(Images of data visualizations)
☆ ☆ ☆ ☆ ☆ ☆ ☆
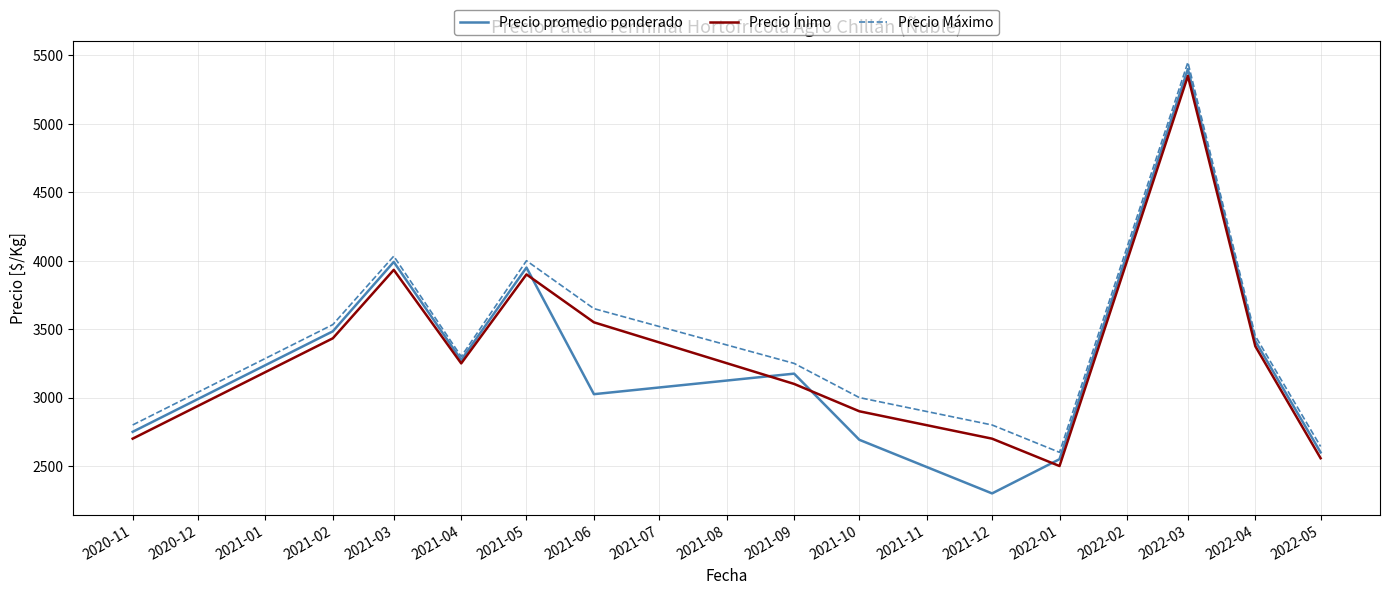

Rank the series by their average value, from highest to lowest.

Precio Máximo, Precio Ínimo, Precio promedio ponderado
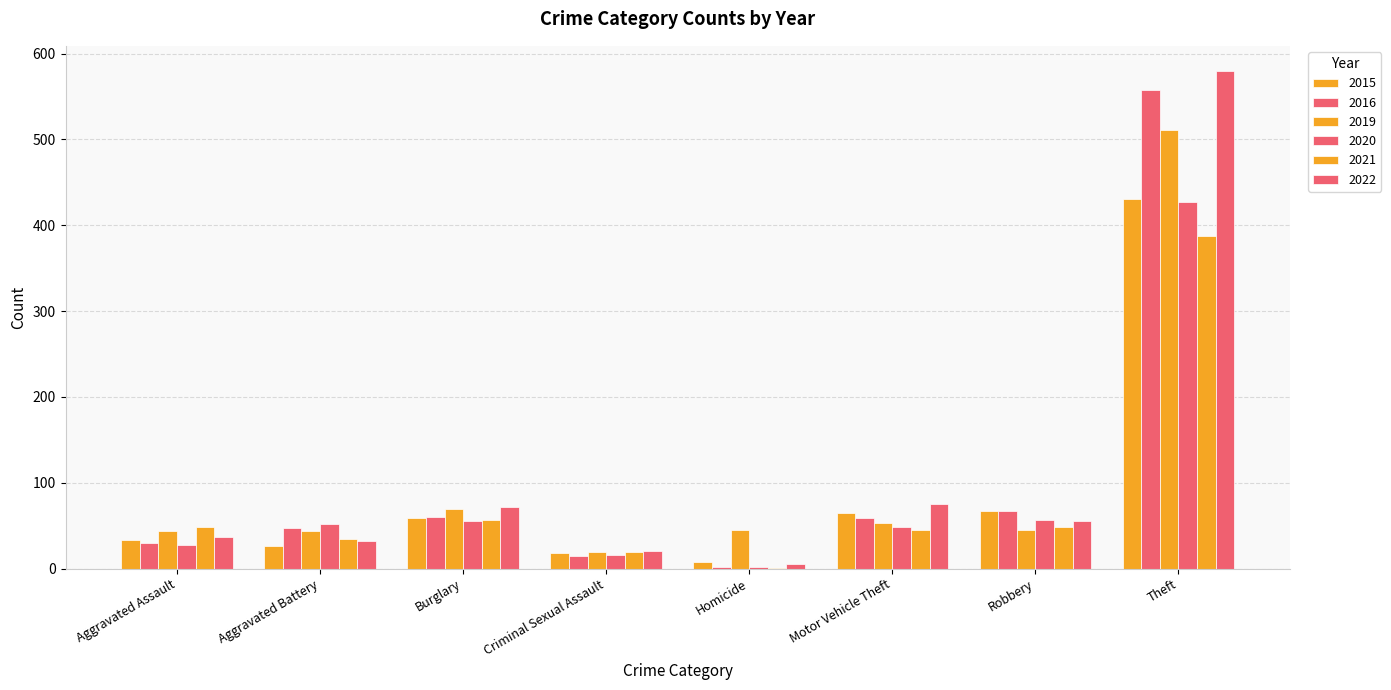

What is the smallest value displayed?

1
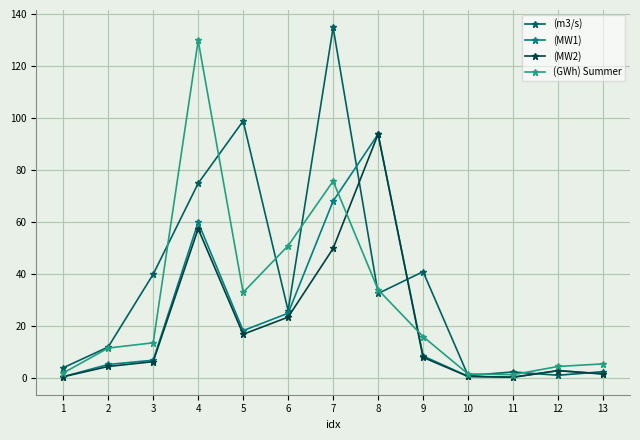

True or false: (MW1) has a value of 8.6 at 9.

True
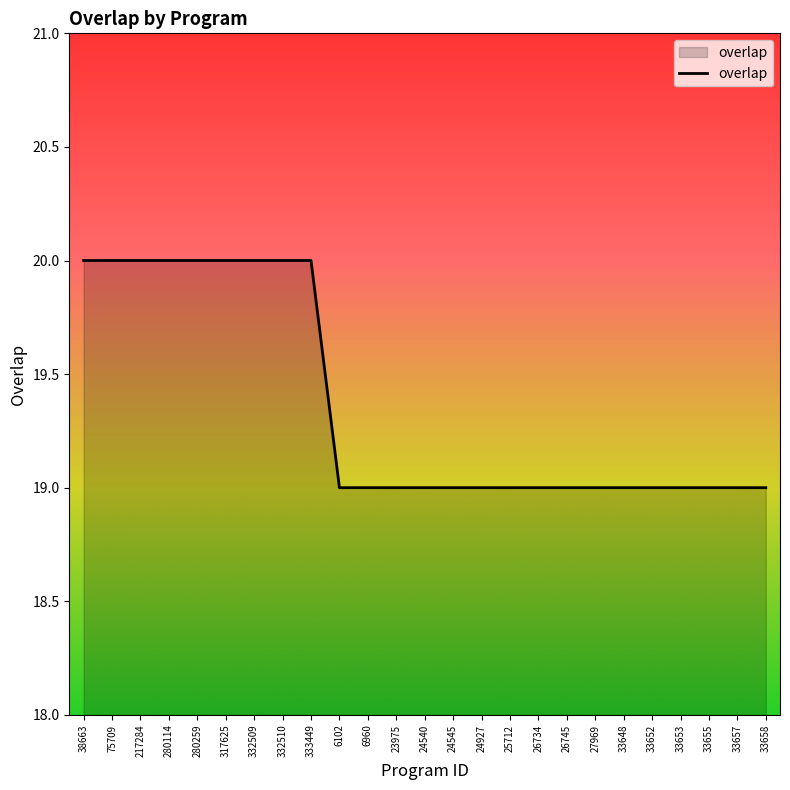

What is the smallest value displayed?

19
☆ ☆ ☆ ☆ ☆ ☆ ☆
Work order | Copy the text of all the rows above word for word, leaving out the pictures.

Result |
Rank the series by their average value, from highest to lowest.

Precio Máximo, Precio Ínimo, Precio promedio ponderado

What is the smallest value displayed?

1

True or false: (MW1) has a value of 8.6 at 9.

True

What is the smallest value displayed?

19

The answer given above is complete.